[Opening Supplied data section]

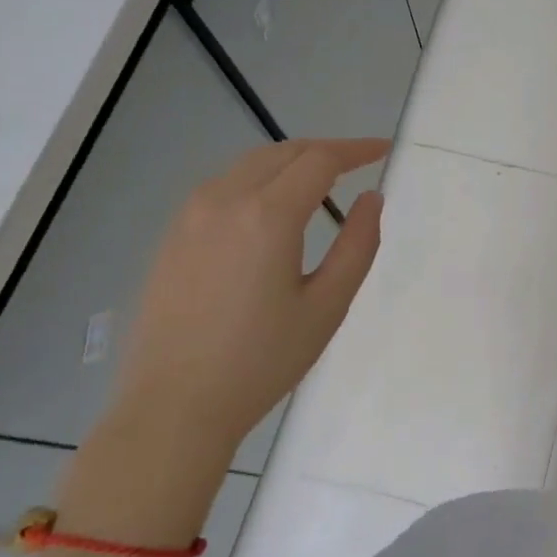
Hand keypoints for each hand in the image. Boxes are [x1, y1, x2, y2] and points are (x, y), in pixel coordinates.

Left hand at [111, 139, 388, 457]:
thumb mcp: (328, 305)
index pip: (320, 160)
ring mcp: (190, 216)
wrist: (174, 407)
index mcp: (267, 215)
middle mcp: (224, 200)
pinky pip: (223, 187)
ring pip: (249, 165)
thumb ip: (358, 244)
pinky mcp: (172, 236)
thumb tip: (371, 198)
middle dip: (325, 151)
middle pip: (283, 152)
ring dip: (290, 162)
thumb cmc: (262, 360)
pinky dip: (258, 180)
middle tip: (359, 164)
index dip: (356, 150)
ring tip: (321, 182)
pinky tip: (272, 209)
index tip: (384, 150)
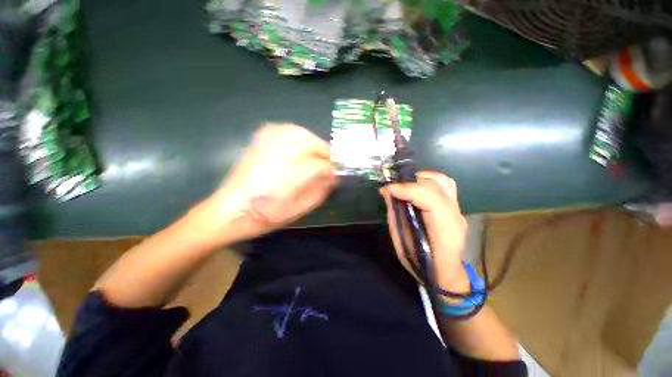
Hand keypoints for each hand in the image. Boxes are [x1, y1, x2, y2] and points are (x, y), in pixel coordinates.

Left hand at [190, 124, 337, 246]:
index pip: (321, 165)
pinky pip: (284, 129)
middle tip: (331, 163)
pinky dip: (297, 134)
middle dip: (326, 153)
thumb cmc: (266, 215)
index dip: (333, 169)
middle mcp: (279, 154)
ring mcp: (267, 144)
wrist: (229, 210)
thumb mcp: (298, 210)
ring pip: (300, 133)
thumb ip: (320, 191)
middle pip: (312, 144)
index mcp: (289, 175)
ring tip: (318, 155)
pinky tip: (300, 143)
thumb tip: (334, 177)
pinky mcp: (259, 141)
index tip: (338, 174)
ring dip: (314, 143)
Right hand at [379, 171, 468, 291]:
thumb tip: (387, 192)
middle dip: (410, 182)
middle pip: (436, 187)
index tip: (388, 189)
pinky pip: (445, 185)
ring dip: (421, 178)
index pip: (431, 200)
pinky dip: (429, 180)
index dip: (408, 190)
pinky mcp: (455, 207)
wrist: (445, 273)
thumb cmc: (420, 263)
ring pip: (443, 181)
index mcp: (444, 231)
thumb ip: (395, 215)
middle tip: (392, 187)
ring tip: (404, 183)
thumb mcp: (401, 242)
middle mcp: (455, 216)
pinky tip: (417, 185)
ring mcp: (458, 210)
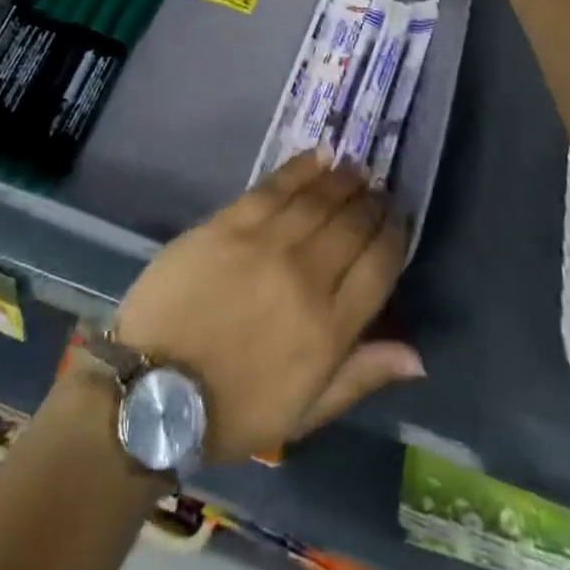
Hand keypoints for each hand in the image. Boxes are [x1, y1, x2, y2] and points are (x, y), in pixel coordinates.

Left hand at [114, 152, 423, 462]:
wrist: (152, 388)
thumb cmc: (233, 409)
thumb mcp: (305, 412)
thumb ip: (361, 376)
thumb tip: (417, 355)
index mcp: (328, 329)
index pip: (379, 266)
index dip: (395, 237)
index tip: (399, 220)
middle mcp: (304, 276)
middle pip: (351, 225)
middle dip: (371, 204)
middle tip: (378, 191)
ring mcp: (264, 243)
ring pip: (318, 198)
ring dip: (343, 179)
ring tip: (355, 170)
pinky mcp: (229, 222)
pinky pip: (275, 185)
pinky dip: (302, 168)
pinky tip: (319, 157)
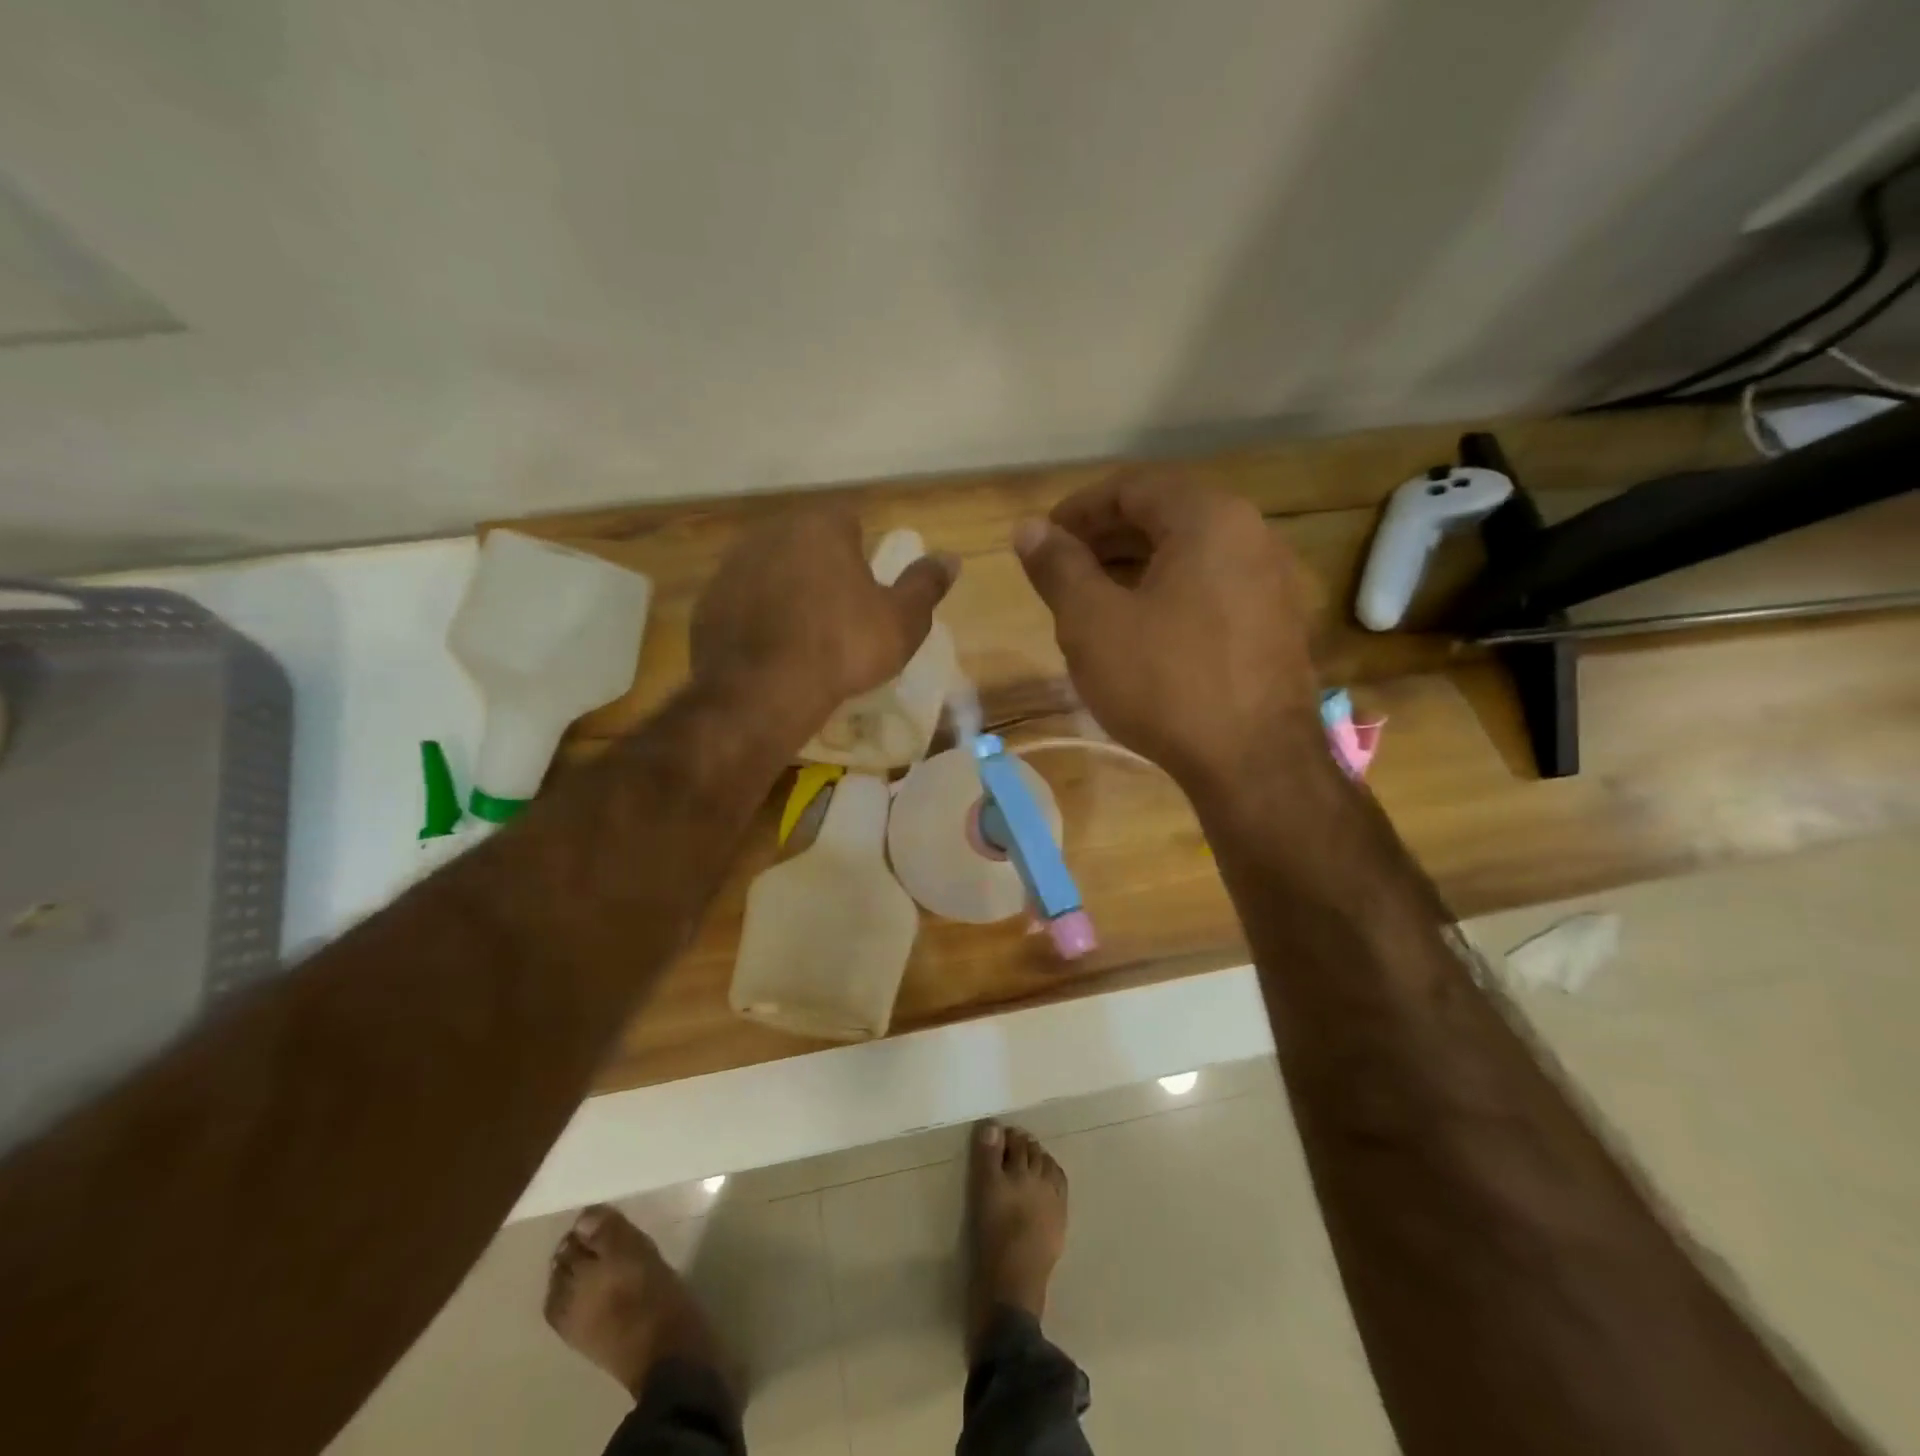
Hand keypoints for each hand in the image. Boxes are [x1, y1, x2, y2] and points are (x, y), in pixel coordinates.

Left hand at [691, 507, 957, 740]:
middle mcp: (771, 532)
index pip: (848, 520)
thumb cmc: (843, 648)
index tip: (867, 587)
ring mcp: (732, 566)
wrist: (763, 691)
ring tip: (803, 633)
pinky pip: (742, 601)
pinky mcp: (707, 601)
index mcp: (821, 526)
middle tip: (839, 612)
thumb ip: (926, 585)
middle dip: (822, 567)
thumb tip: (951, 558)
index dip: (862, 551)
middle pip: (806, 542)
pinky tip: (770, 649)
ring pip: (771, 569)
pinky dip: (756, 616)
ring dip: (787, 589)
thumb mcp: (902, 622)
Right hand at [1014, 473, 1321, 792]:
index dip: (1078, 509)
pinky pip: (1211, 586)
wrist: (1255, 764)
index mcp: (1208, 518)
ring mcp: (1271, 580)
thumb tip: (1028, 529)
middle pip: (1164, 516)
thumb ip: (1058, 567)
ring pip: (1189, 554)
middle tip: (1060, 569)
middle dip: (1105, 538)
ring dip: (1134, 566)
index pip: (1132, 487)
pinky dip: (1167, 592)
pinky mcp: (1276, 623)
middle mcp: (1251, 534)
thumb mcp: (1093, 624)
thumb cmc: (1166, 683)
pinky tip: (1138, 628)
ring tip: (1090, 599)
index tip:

[Closing Supplied data section]

> [Exercise aim]
Nothing but a number is wanted here: please count the lines in the entries above that include the word "Left".

> [Solution]
4